Sunday, December 18, 2005

No easy work for New Orleans workers

Martin Gutierrez, director of the Hispanic Apostolate of the Catholic Archdiocese of New Orleans, quoted in a The Washington Post story titled "In New Orleans, No Easy Work for Willing Latinos":

"If you had a system by which these workers could become legal workers in the U.S., then the wages would increase."

I know and respect Martin Gutierrez, and I share his passion for justice for Hispanic laborers. I too would like to see a world in which people didn't have to travel thousands of miles, and risk death crossing the U.S. border, just so they can make $5 an hour to put a meager roof over their families' heads, and have enough left over to to do more than just buy some masa and frijoles, but to possibly send their children to school. These are humble, generous, hard-working people, well-deserving of our compassion and care. I lived in Honduras for two years, I've studied Latin American history, politics, and economics. I care deeply about people from Latin America.

When considering the question of means and ends, however, I disagree that President Bush's idea for a guest-worker program will improve the fortunes of immigrant laborers -- or legal workers. The only advantage -- and it is significant -- would be that immigrant workers would have legal rights to, for example, sue their bosses for wages not paid -- something that carpetbagging contractors have been doing quite a lot around New Orleans. In the end, however, the status of immigrant workers will not improve until the status of domestic workers improves.

Looking at the issue from a supply and demand perspective, rather than a workers' justice perspective, I argue that a different outcome would result from a guest-worker program as long as we remain an economically stratified society that glorifies consumption, that pays for its excesses with debt, and rewards celebrities more than it rewards hard work and a good education.

Gutierrez said he thought wages would increase for legalized immigrant workers. I don't see how that's possible. If the supply of workers -- legal or illegal -- were increased, more workers competing for the same jobs would drive down wages, since bosses could just pay the next guy whose willing work for less money. Wages remain high, by contrast, only when the supply of labor is relatively scarce compared to the number of jobs, or when productivity increases and each laborer produces more goods or services. When our nation starts to focus on education and professional training as the key to our success in the future, then there truly will be room for both immigrant workers, and higher-compansated domestic workers.
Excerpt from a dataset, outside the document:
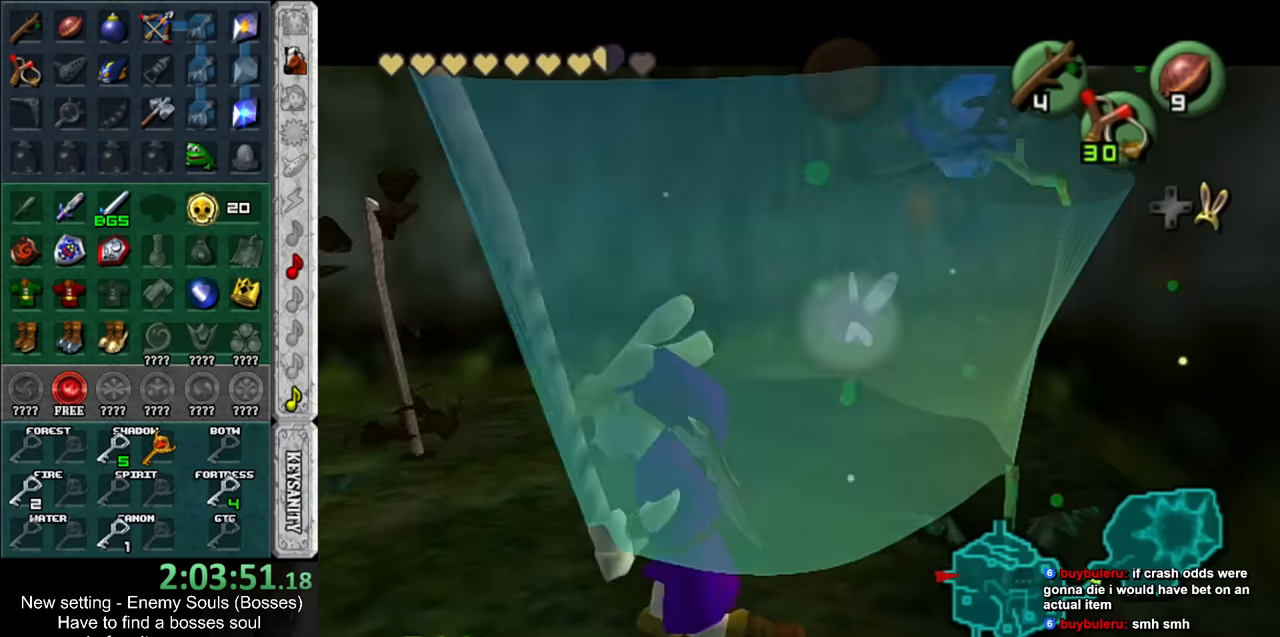
{"buttons": [], "left_stick": "right", "right_stick": "center", "events": [[233, "left_stick", "up"], [383, "left_stick", "right"]]}
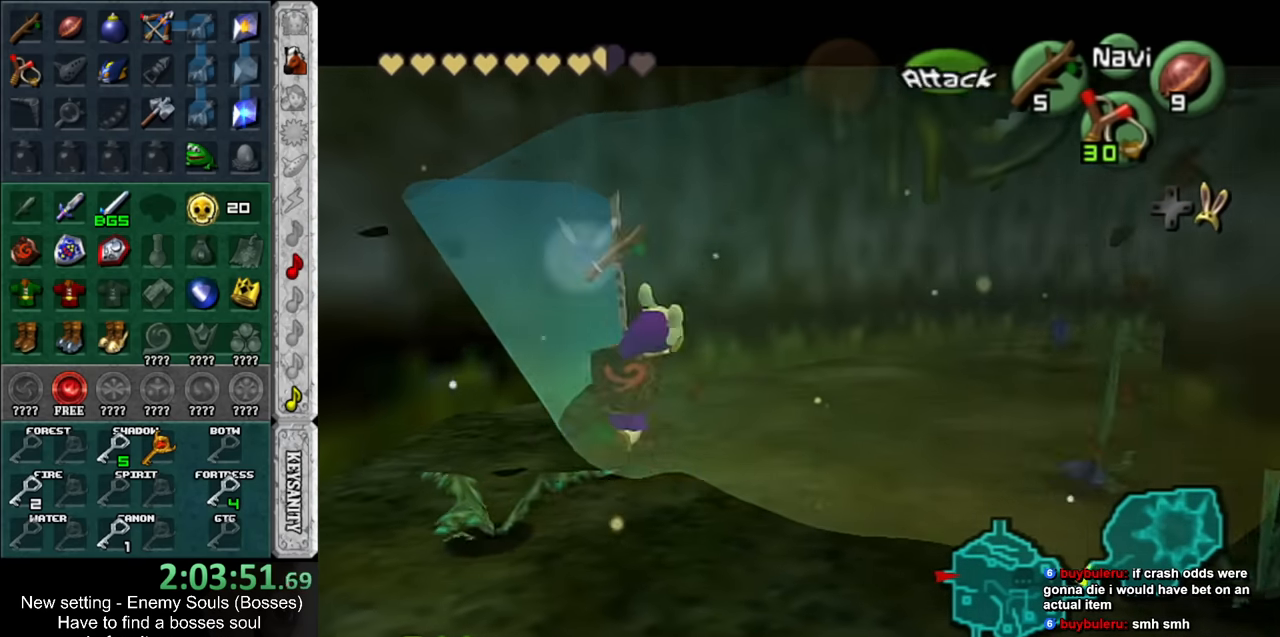
{"buttons": [], "left_stick": "up-right", "right_stick": "center", "events": [[16, "left_stick", "down-right"], [266, "left_stick", "right"], [366, "left_stick", "up-right"]]}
Why would President Bush be so interested in a guest-worker program if it isn't good for either immigrant workers or domestic workers? Maybe for the same reason that he isn't now enforcing laws against contractors hiring illegal workers around New Orleans -- because it helps Bush's friends at KBR, The Shaw Group, and Bechtel who got those no-bid contracts to clean up debris around New Orleans. Illegal immigrants, as would legal "guest workers," keep wages down precisely because employers don't have to shop around for a comparatively smaller number of workers.

As I've pointed out elsewhere in PGR, we already have a guest-worker program. It's called ICE -- that's the Immigration and Customs Enforcement Agency. If you don't recognize the name, that's what was formerly the Immigration and Naturalization Service as it reformed to work within the DHS (the Department of Homeland Security Spying). When the ICE was patrolling New Orleans, officers were under explicit orders not to conduct immigration enforcement activities. Now, ICE officers aren't even in New Orleans. I presume they've returned to the border where they've probably been given orders to issue maps to New Orleans to people coming into the U.S. to work.

I would support a guest-worker program, but only if real exceptions were made, for example, in instances of major disasters like Hurricane Katrina -- only if real justice were also pursued for American workers. Except for the descendants of this continent's original inhabitants, we are all children of immigrants. We all have family members from somewhere else, who somewhere back in time struggled to make a better life for themselves and their families here in the United States. Those immigrants helped build a nation of diversity, innovation, and strength. Immigration should be understood as a positive force in society -- if it is allowed within a system of laws that preserves the rights of all workers.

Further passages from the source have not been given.